Naas, oleh Abu Nakir, ia disusupi paham-paham ISIS. “Halal darahnya orang-orang yang tidak sepahaman dengan ISIS,” ucap Wahidah menirukan Abu Nakir, saat diwawancarai Tempo.
Singkatnya, ia akan dinikahi jika bersedia ikut Abu Nakir berperang bersama milisi ISIS di Suriah. Wahidah mengaku sempat terbuai. Bahkan, karena rutin berkomunikasi, ia dan Abu Nakir menggunakan nama panggilan ‘Abi’ dan ‘Umi’.
Sejak paham ISIS masuk ke Indonesia pada 2015, jumlah perempuan yang nyemplung di pusaran terorisme bertambah. Perannya pun beragam. Mulai dari penyebar ideologi, penyandang dana, perakit bom, hingga pelaku aksi.
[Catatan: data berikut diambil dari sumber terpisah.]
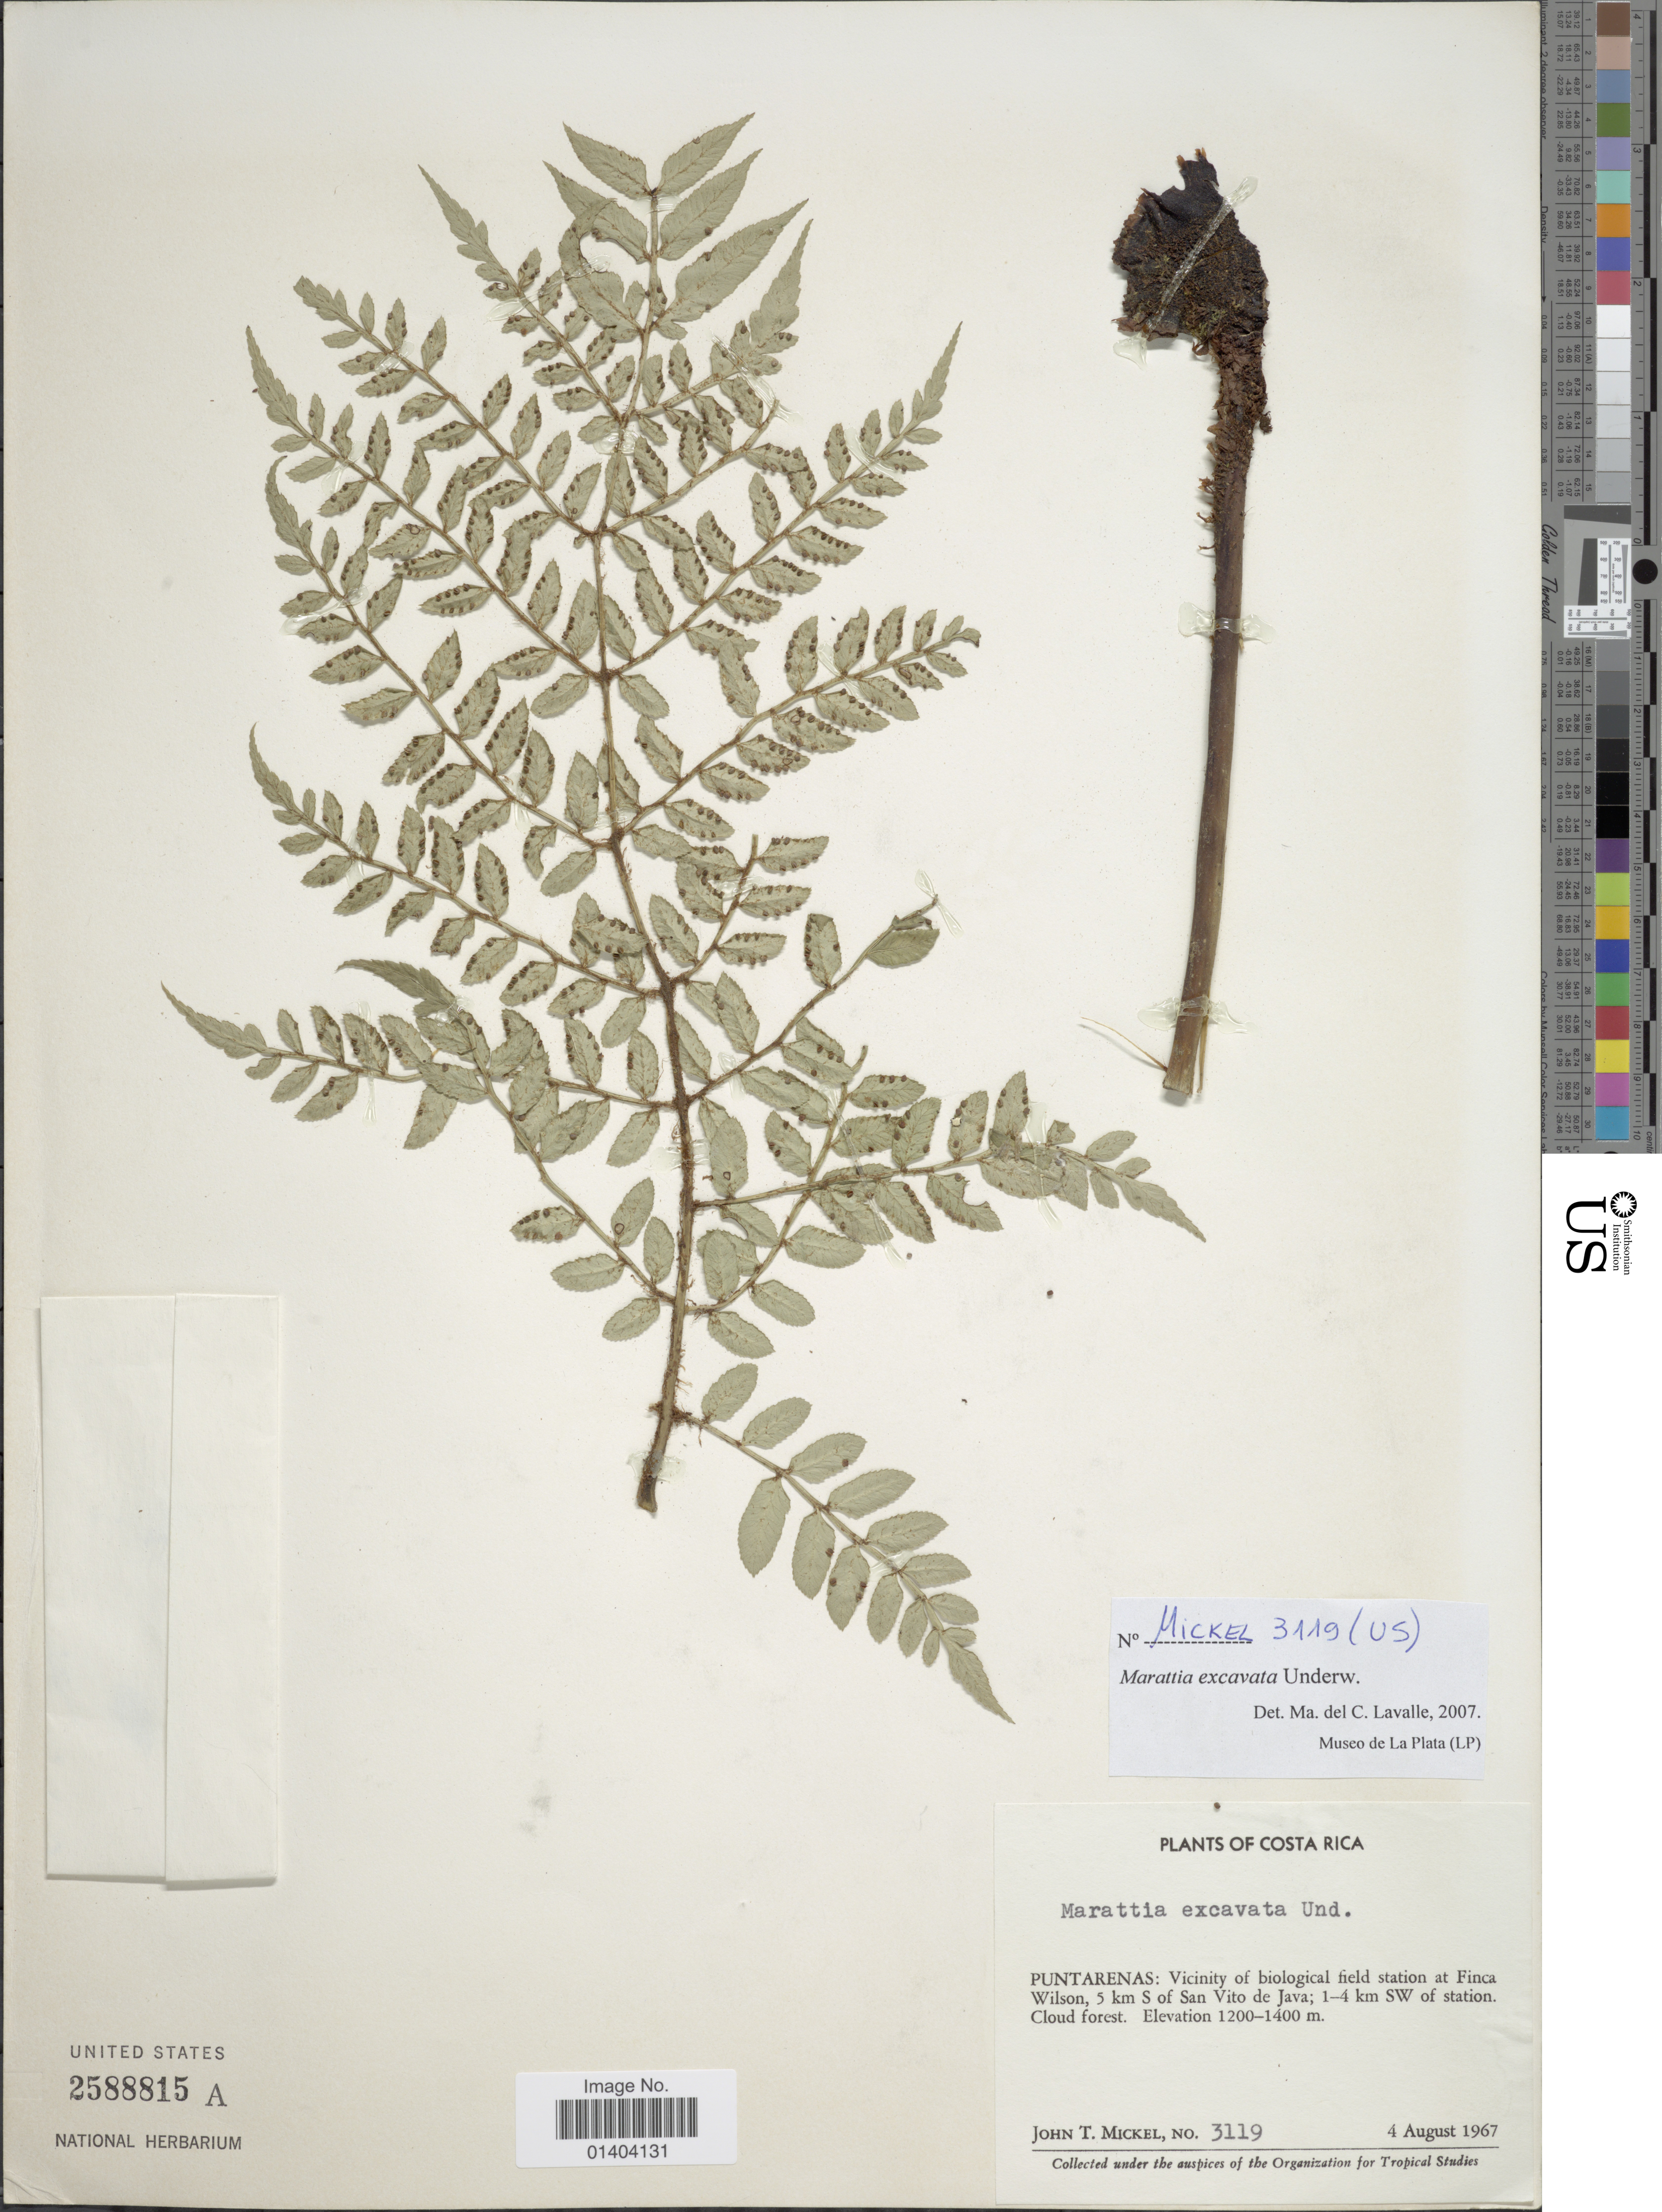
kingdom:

Peneliti Hukum dan HAM Lembaga Penelitian, Pendidikan dan Penerangan Ekonomi dan Sosial (LP3ES) Milda Istiqomah mengatakan, sebelum 2016, perempuan terlibat sebagai pembawa pesan, perekrutan, mobilisasi dan alat propaganda, serta regenerasi ideologi. “Selama kurun waktu 15 tahun mereka lebih di balik layar,” kata Milda pada 2 April 2021.